5. Integrable Systems, Baker–Akhiezer Functions, and the DIM Algebra

The theory extends deeply into integrable systems and modern algebraic frameworks.

Baker–Akhiezer Functions (BAF): At non-generic parameter values (e.g., $t=q^{-m}$ for Macdonald polynomials), symmetrized combinations of complementary nonsymmetric polynomials yield explicit Baker–Akhiezer functions, which are polynomial eigenfunctions of first-order difference operators much simpler than the cut-and-join (Ruijsenaars) Hamiltonians. Extensions include twisted BAFs providing eigenfunctions for the commutative integer-ray subalgebras of the Ding–Iohara–Miki (DIM) algebra (Mironov et al., 2024, Mironov et al., 2024). Factorization properties and analytic continuation to non-integer parameters facilitate both representation-theory and integrable-model applications.

6. Applications in Physical, Matrix, and Stochastic Contexts

Polynomial eigenfunctions underpin the spectral analysis of elliptic, quantum, and stochastic operators.
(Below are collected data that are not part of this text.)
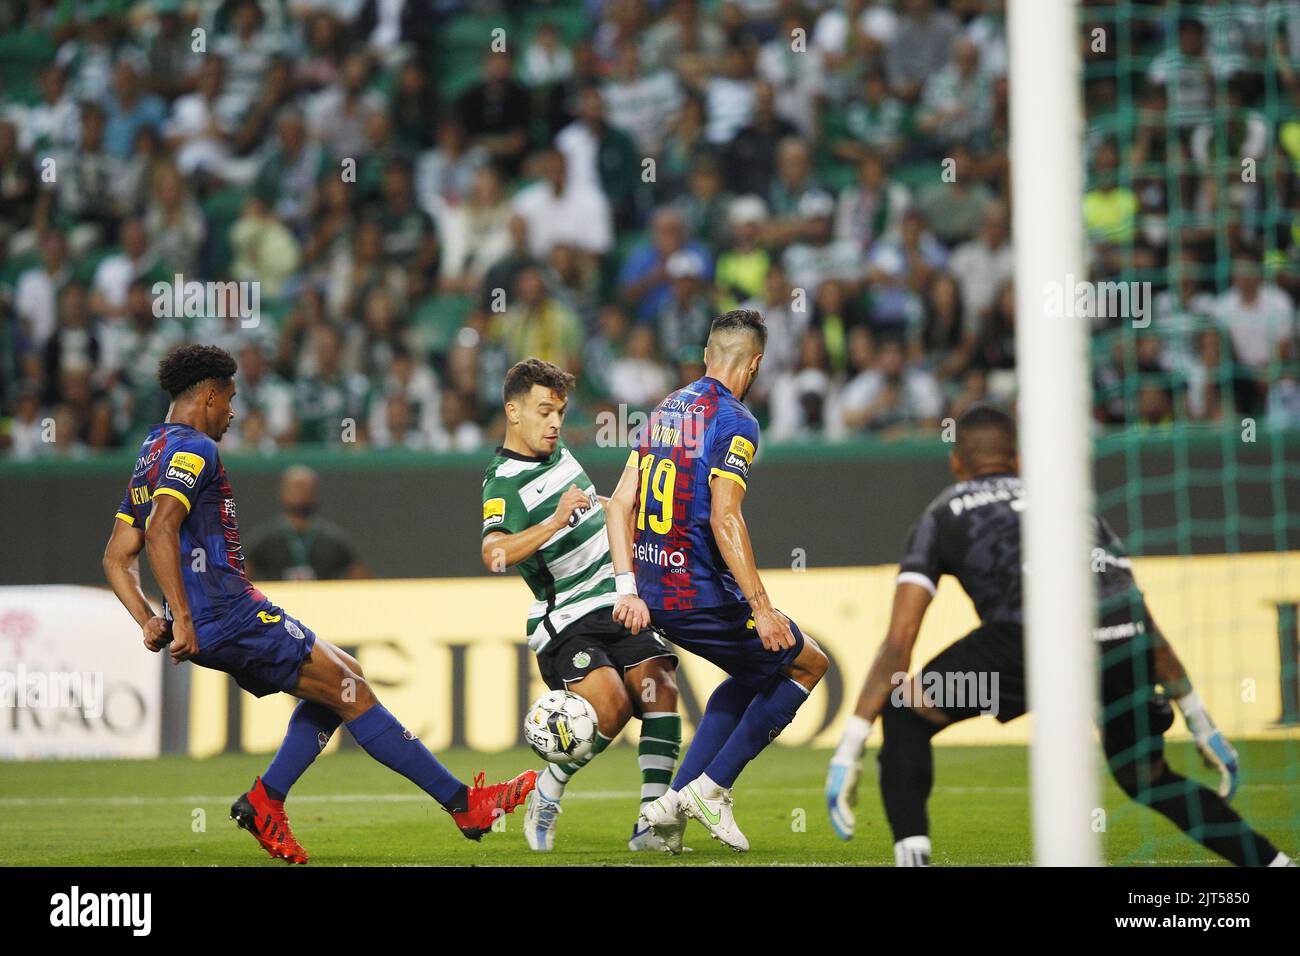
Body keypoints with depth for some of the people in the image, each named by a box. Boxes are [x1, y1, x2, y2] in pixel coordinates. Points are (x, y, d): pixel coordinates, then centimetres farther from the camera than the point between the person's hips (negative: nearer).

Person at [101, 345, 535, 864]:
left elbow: (116, 557, 20)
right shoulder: (192, 450, -10)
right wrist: (183, 618, -27)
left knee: (340, 680, 17)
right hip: (233, 615, -10)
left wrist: (150, 622, 11)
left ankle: (265, 800, 7)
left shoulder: (150, 457, 20)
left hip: (203, 630, 10)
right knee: (352, 693, -6)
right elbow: (160, 531, -25)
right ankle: (466, 805, -5)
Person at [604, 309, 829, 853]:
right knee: (807, 663, 11)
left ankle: (677, 799, 17)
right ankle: (711, 788, 4)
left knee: (755, 673, 27)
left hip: (653, 593, 8)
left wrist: (629, 589, 8)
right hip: (703, 596, -8)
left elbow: (621, 502, 10)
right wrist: (761, 608, -21)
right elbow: (724, 520, -22)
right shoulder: (734, 421, -12)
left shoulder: (664, 411, 13)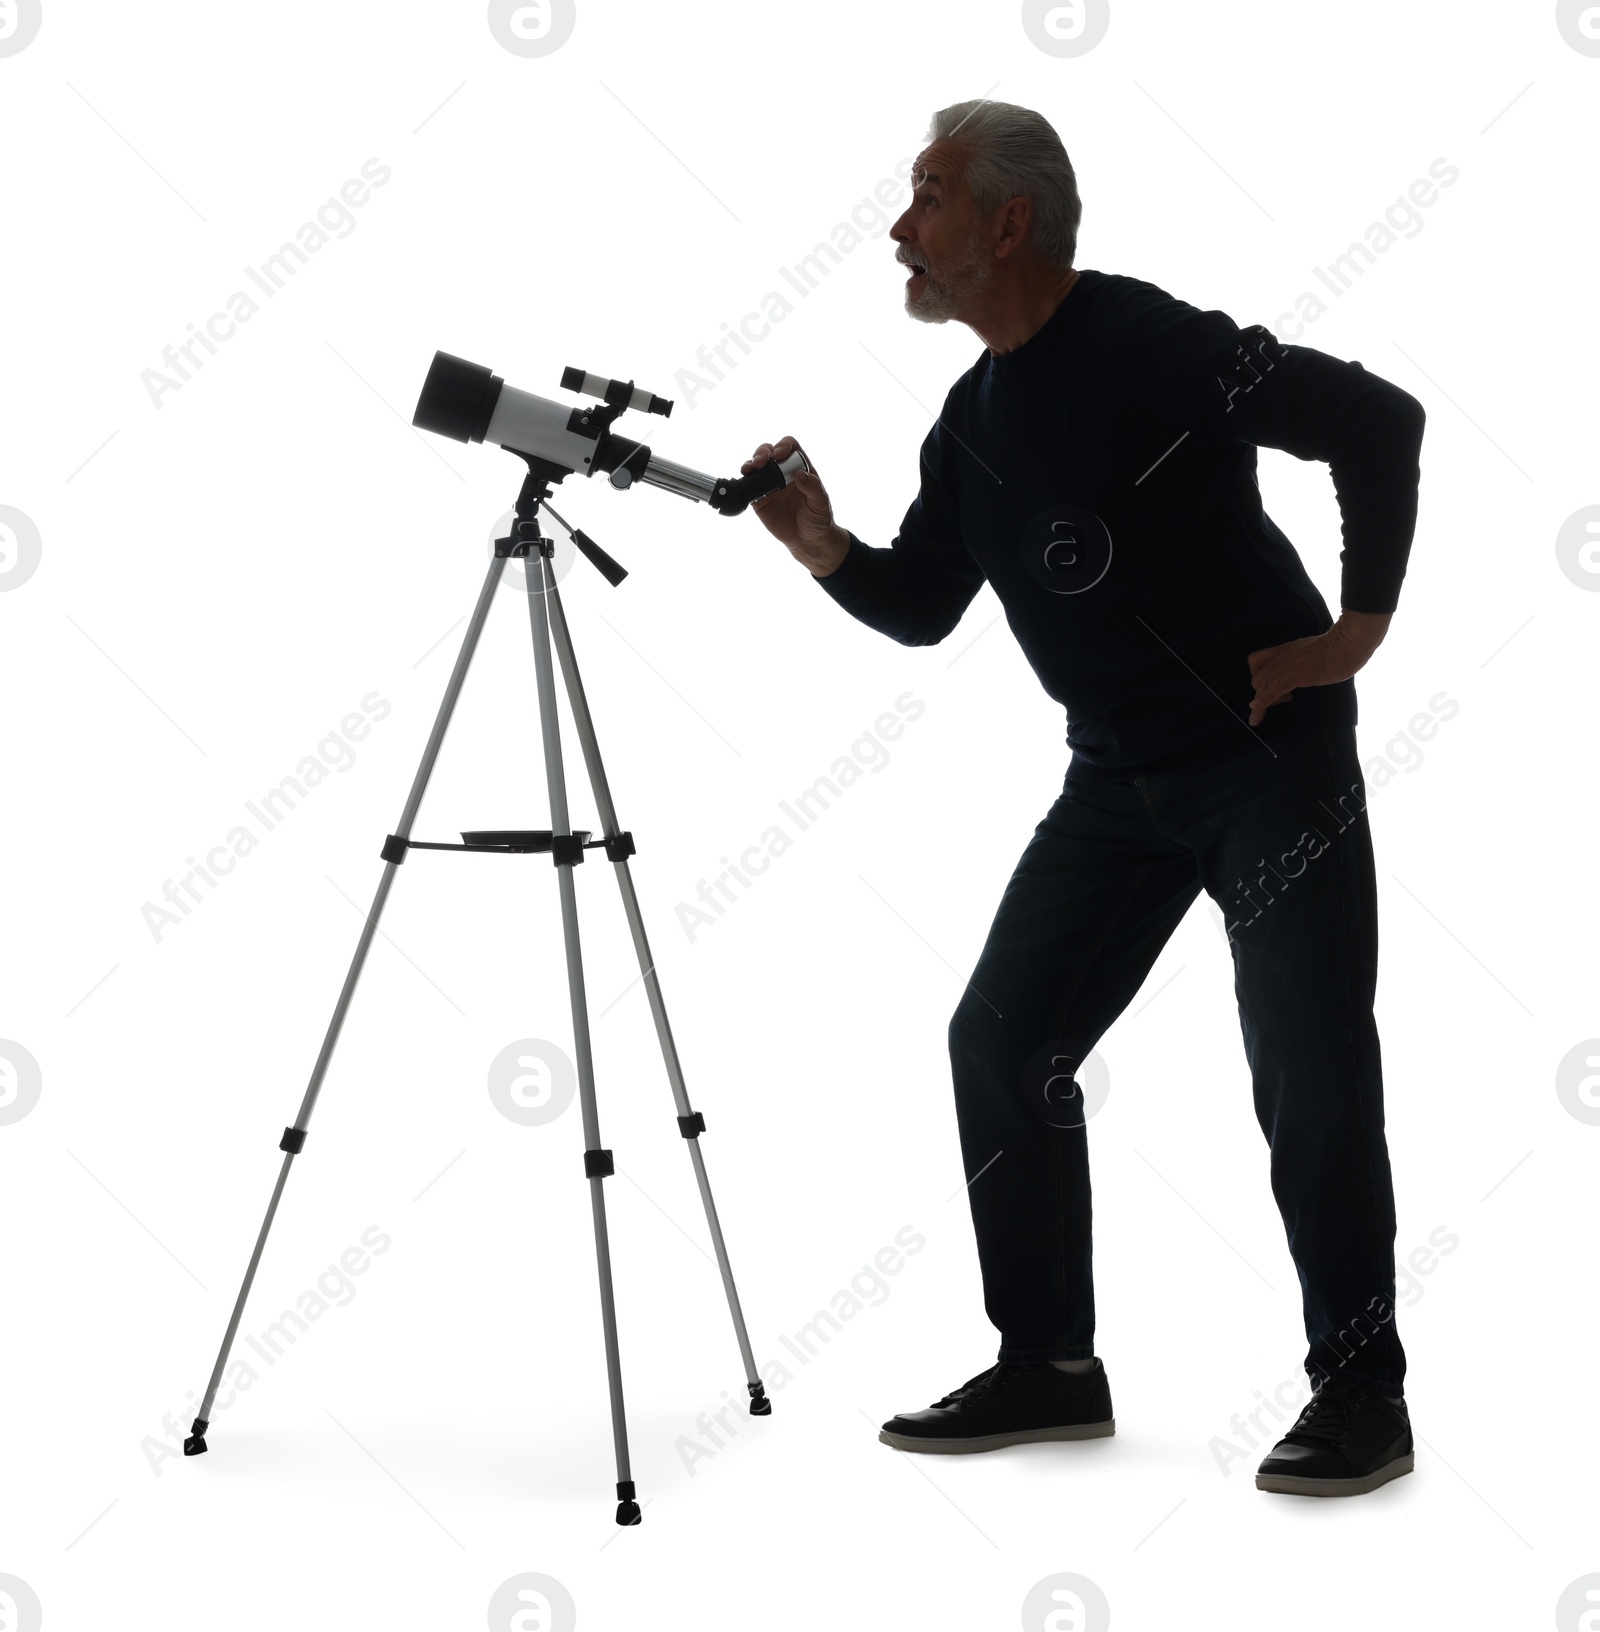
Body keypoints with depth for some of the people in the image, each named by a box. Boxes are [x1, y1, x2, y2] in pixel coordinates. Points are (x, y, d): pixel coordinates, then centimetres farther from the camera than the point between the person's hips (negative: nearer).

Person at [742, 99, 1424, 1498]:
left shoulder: (1148, 346, -16)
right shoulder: (975, 418, 8)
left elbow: (1377, 420, -16)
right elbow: (920, 606, 14)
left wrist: (1357, 630, -14)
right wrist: (823, 550, -5)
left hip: (1270, 755, -8)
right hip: (1119, 778, 8)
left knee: (1309, 1077, -5)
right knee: (1003, 1041, 4)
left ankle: (1361, 1391, 11)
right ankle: (1049, 1366, 16)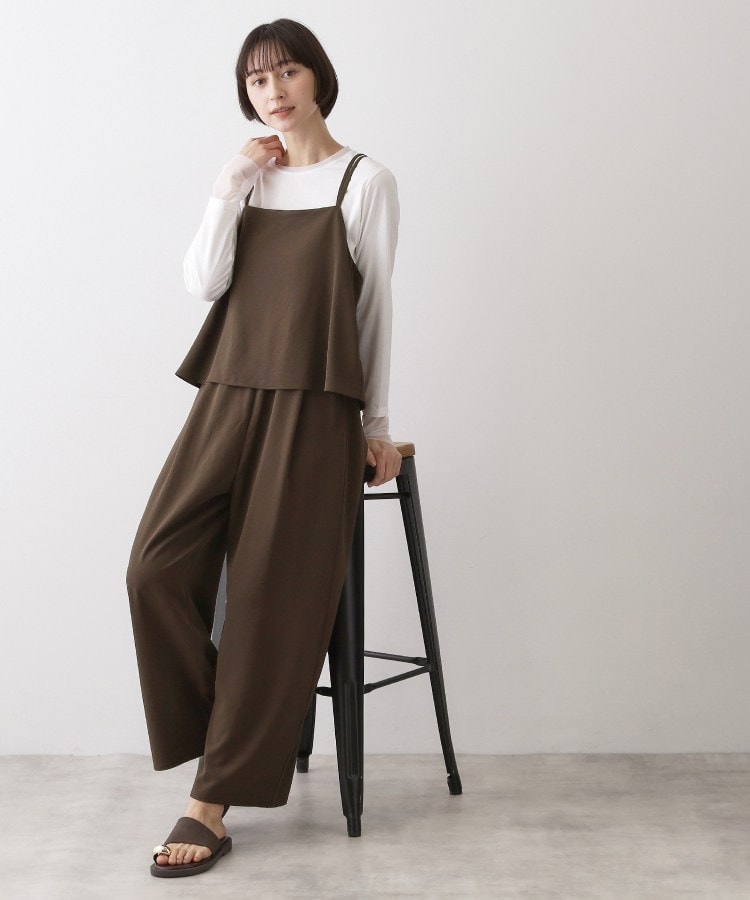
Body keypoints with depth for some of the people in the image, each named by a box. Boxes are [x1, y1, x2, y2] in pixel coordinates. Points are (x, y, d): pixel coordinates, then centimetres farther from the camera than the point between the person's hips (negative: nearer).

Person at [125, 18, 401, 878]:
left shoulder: (364, 181, 3)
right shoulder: (243, 179, 16)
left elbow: (375, 308, 4)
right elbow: (203, 282, 2)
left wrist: (376, 426, 5)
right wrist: (232, 184, -3)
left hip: (314, 410, -4)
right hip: (227, 398, 4)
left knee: (272, 601, -4)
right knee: (155, 569, -12)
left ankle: (213, 801, 4)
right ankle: (214, 740, 7)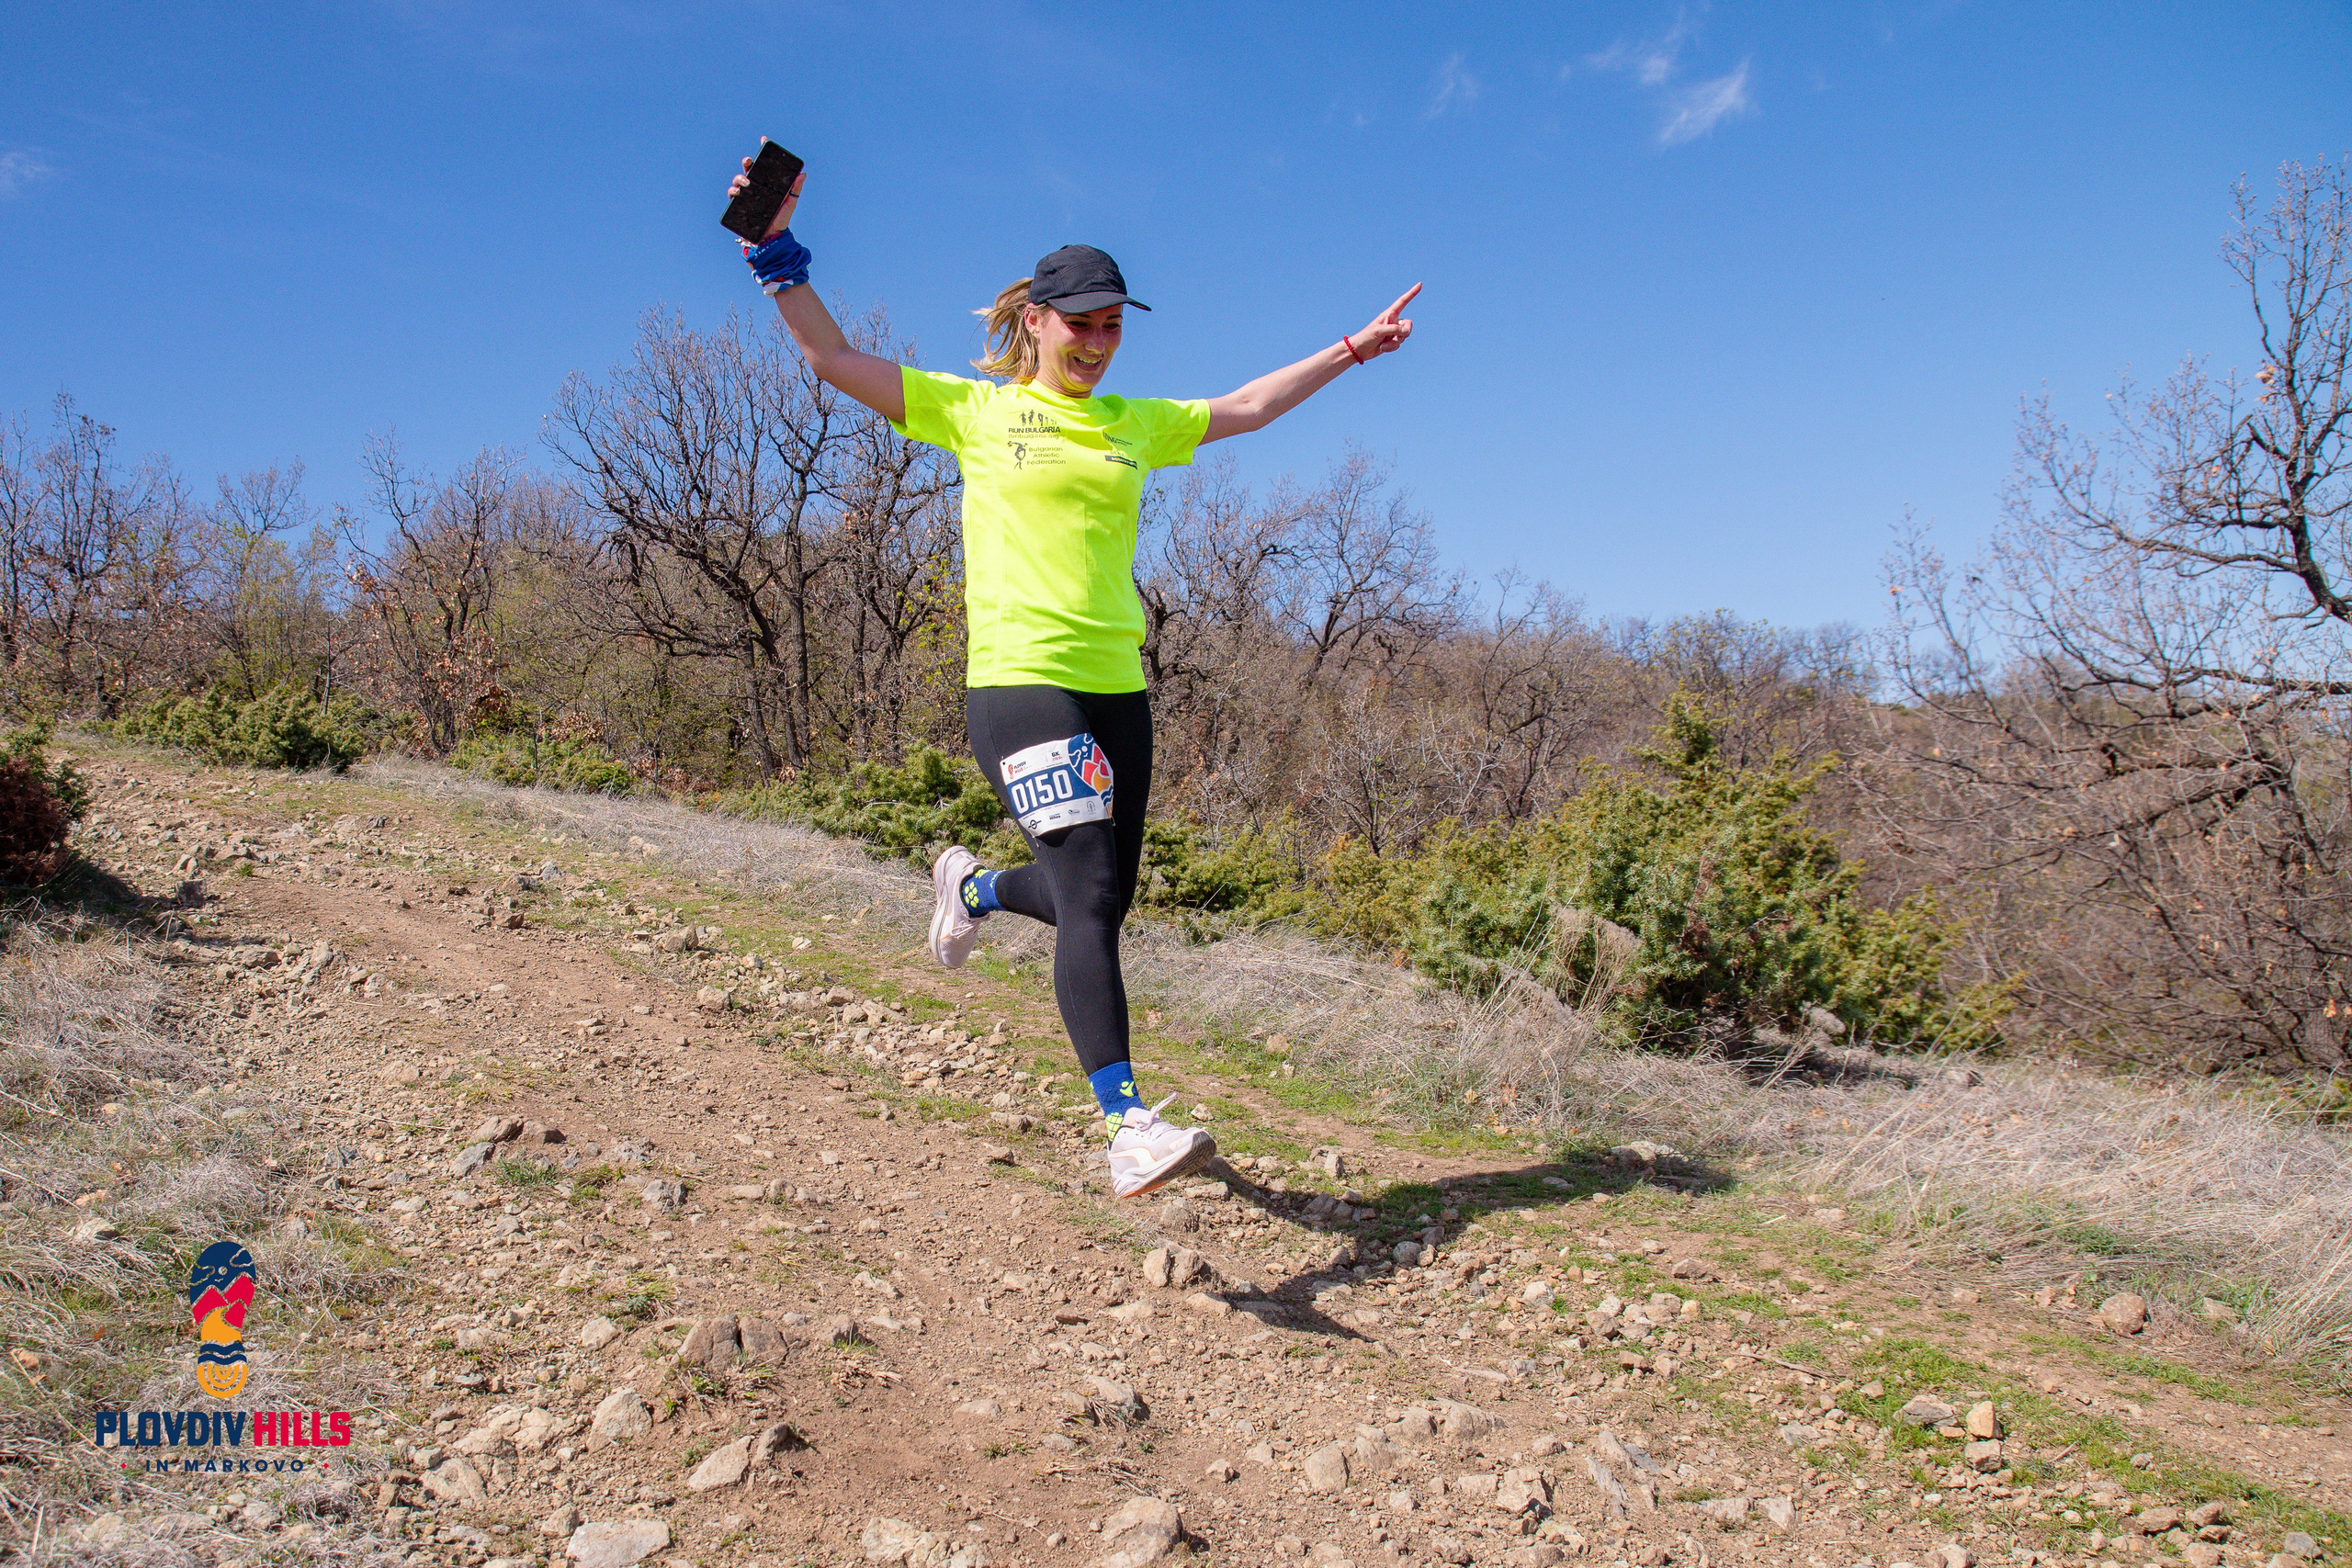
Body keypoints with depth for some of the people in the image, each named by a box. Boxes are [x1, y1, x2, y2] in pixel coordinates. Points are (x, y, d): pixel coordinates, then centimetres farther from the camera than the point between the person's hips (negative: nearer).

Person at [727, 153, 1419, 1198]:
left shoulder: (1138, 423, 19)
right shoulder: (975, 410, 7)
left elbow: (1246, 407, 28)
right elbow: (833, 358, 6)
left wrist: (1349, 351, 30)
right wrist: (776, 253, -3)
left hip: (1116, 687, 6)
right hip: (1019, 682, -6)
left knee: (1099, 900, 12)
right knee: (1088, 893, -19)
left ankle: (973, 887, 44)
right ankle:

Elliptic Operators and Special Curves: In two-dimensional contexts, polynomial eigenfunctions of Laplace–Beltrami operators with flat metrics give rise to families of algebraic curves with optimal singularity configurations (maximizing/free curves), whose bifurcation structures correspond to parameter-dependent Hamiltonian dynamics (Escudero, 23 Aug 2025).
Energy Balance in Stochastic Systems: Classical orthogonal polynomial families (Hermite, Zernike, spherical harmonics) emerge as eigenfunctions for dissipative differential operators governing the energy balance of stochastic dynamical systems. Projection of infinite-dimensional master integral operators yields matrix Lyapunov equations where the polynomial structure is preserved under uniform dissipation (Moriya, 18 Jun 2025).

7. Classical and Nonclassical Examples

Classical Families:

Hermite: $L = y'' - 2x\,y'$ , Eigenvalues $\lambda_n = -2n$ , $P_n(x) = H_n(x)$ (Rolanía, 2021, Azad et al., 2010).
Laguerre: $L = x\,y'' + (\alpha+1-x)y'$ , Eigenvalues $\lambda_n = -n$ , $P_n(x) = L_n^{(\alpha)}(x)$ .
Jacobi: $L = (1-x^2)y'' + [\beta-\alpha - (\alpha+\beta+2)x]y'$ , Eigenvalues $\lambda_n = -n(n+\alpha+\beta+1)$ .

Nonclassical and QES Examples:

Romanovski, identity-type, and higher-order, bispectral or quasi-exactly-solvable cases admit polynomial eigenfunctions with various orthogonality measures or finite orthogonality domains (Azad et al., 2010, Turbiner et al., 2013, Turbiner, 2014, Sokolov et al., 2014).